100g (4oz) gluten-free flour
1 1/2 x 5ml spoons (1 1/2 teaspoons) gluten-free baking powder
1/8 x 5ml spoon (1/8 teaspoon) xanthan gum
100g (4oz) dairy-free margarine
100g (4oz) caster sugar
25g (1oz) desiccated coconut
1 lime, grated rind only
2 medium eggs
1 x 15ml spoon (1 tablespoon) dairy-free milk
2 x 15 ml spoons (2 tablespoons) caster sugar
1 lime, juice only
What to do:
- Heat your oven to 180'C / 350'F / Gas Mark 4.
- Lightly oil the base of a 1 lb loaf tin and line with greaseproof paper.
- In a medium bowl, place all the cake ingredients and beat together well, until the mixture is light and fluffy.
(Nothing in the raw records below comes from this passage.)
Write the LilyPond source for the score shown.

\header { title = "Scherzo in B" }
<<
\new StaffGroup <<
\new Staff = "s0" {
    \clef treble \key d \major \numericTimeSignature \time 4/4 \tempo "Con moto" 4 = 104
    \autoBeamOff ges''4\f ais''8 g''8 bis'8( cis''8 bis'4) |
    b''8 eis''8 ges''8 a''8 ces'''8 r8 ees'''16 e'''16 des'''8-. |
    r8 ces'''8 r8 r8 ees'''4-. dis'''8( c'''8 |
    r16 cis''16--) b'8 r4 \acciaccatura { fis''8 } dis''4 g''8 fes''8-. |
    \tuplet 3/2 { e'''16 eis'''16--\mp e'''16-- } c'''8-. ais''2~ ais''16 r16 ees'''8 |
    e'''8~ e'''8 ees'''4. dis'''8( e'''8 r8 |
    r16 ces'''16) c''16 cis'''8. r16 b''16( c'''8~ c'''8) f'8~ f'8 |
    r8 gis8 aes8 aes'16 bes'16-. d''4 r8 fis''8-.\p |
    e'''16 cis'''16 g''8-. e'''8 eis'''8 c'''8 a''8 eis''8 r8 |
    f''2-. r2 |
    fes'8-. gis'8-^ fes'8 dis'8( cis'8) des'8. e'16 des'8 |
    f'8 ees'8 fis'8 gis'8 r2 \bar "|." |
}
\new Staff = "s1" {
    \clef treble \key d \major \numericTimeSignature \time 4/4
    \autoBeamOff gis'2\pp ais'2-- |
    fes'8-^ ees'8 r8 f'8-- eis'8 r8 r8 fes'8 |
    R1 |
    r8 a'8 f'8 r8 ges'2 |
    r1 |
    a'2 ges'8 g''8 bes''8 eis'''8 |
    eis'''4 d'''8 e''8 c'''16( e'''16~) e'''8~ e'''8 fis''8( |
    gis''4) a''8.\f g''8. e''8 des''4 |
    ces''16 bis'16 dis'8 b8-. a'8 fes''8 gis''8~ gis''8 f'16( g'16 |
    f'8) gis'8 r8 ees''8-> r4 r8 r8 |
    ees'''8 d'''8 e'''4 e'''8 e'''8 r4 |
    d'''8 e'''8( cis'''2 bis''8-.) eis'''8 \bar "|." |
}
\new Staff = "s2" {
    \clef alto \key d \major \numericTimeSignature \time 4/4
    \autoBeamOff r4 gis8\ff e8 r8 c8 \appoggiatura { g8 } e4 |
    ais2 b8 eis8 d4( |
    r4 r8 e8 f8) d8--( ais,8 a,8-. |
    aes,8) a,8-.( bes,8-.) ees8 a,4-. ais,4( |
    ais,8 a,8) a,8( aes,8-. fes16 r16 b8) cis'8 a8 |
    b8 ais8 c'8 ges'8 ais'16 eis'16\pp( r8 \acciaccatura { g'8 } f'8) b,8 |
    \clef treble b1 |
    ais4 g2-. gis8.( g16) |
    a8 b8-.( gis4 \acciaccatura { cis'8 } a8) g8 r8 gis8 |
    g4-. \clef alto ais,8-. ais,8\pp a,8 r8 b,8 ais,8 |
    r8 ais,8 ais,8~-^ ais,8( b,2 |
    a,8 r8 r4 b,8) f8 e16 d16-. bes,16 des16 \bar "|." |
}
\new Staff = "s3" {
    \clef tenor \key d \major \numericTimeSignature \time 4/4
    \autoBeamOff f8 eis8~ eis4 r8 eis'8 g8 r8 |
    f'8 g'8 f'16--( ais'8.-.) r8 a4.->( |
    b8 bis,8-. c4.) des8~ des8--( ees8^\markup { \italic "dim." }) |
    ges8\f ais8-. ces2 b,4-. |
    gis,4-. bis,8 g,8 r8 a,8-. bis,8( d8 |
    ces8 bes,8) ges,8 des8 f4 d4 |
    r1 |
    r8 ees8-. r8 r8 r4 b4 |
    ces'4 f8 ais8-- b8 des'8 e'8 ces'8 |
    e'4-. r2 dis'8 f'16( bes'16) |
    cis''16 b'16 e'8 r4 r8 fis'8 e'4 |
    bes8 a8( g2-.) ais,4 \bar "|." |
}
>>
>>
- Spoon the mixture in to the prepared loaf tin, smooth over the top and bake for about 40-45 minutes until a metal knife, inserted into the middle of the cake, comes out clean.
- To make the topping mix the sugar and lime juice together in a small bowl.
- Turn out the cake on to a serving plate and evenly spoon the sugar and lime juice mixture over the top of the cake, allowing it to soak in and run down the sides. Sprinkle with extra desiccated coconut.